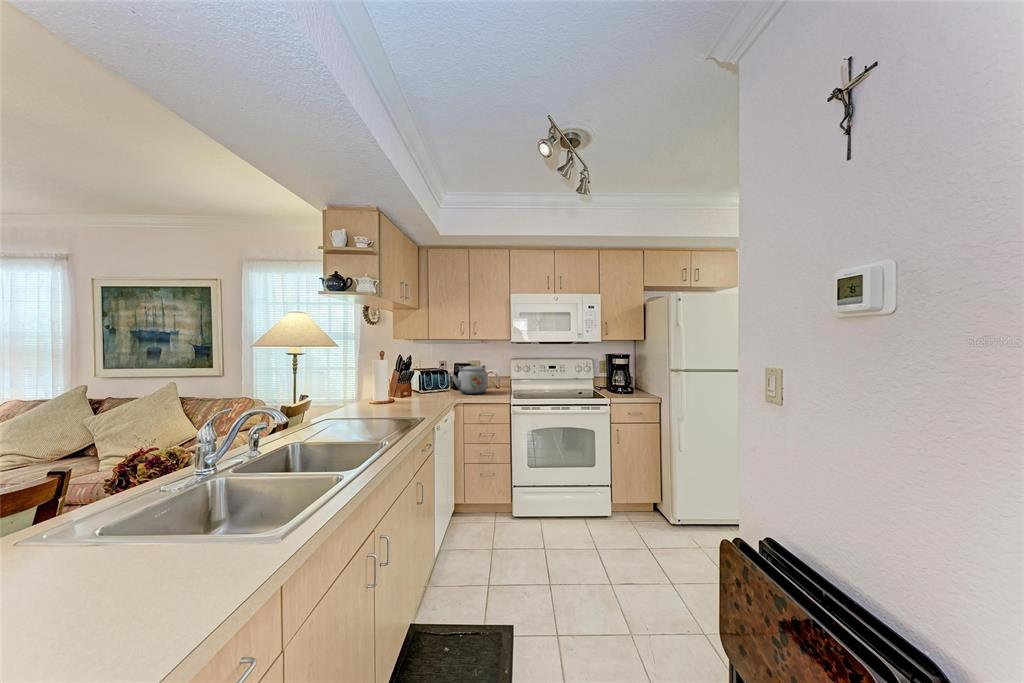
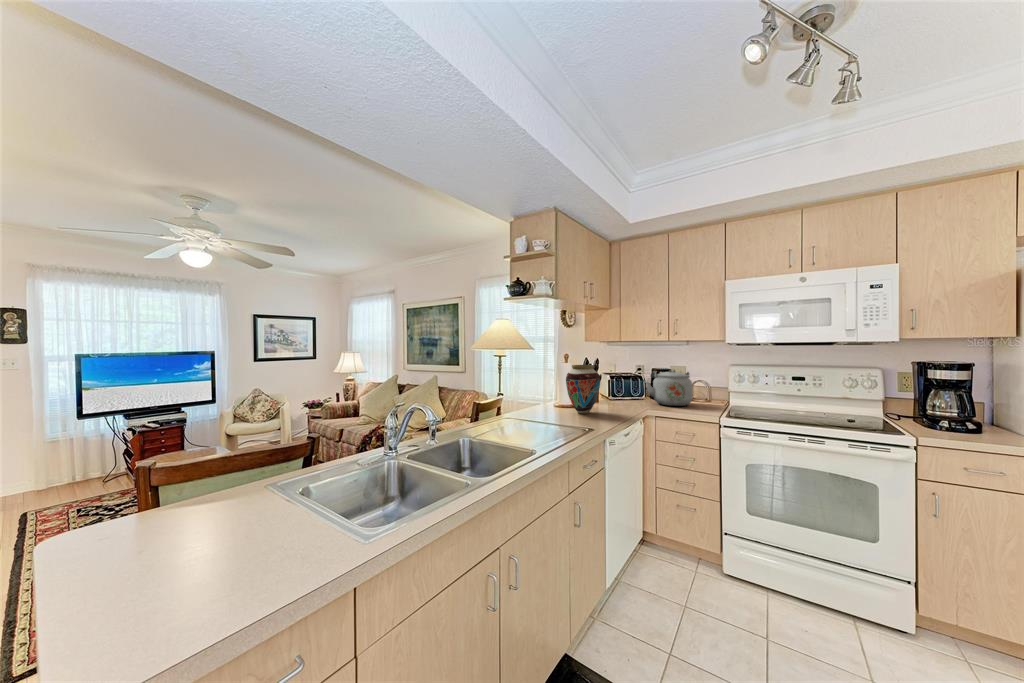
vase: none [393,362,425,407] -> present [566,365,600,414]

* * *

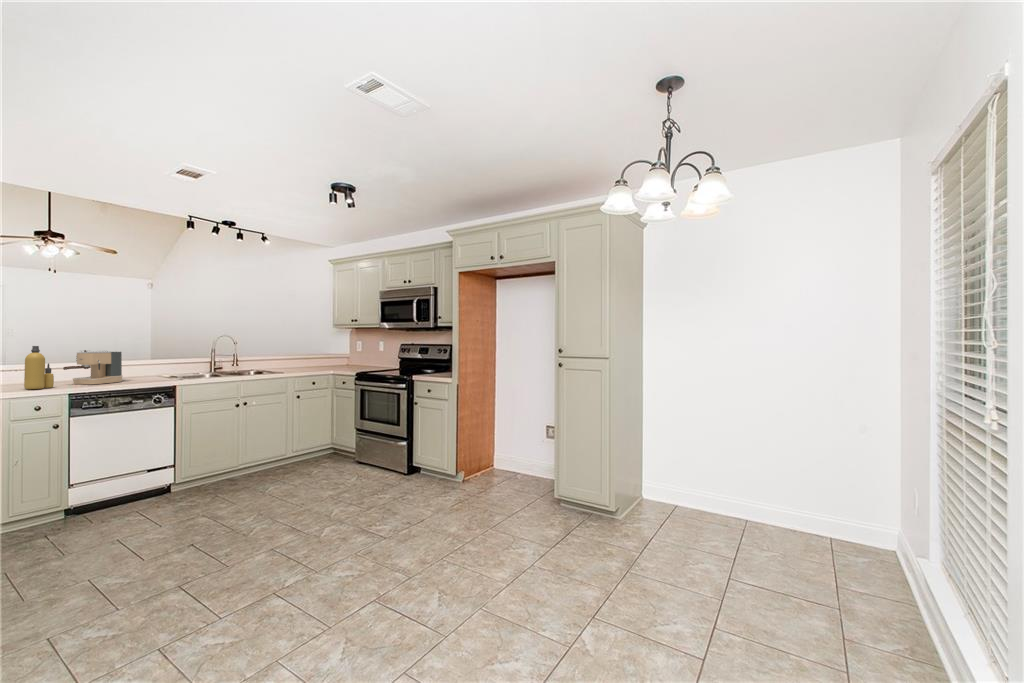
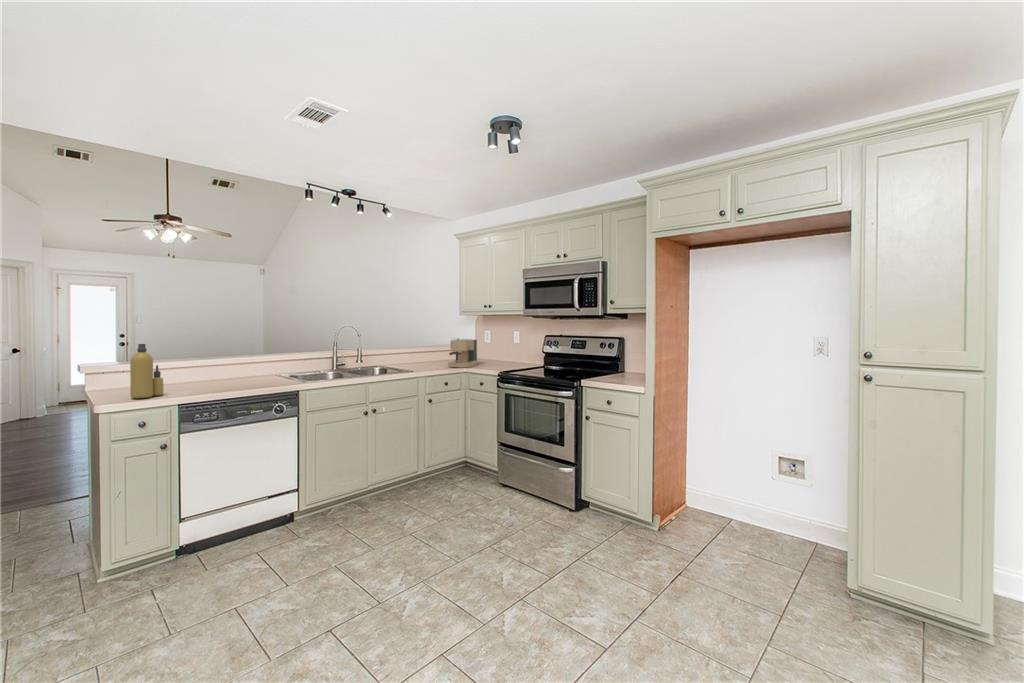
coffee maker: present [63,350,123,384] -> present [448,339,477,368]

---

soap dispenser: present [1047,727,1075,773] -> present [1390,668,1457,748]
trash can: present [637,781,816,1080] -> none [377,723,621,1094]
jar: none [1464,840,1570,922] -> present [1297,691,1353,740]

Work task
Copy the records above exactly, beginning at the line that contains "soap dispenser: present" and stopping after the line that contains "jar: none [1464,840,1570,922]".

Task output
soap dispenser: present [1047,727,1075,773] -> present [1390,668,1457,748]
trash can: present [637,781,816,1080] -> none [377,723,621,1094]
jar: none [1464,840,1570,922] -> present [1297,691,1353,740]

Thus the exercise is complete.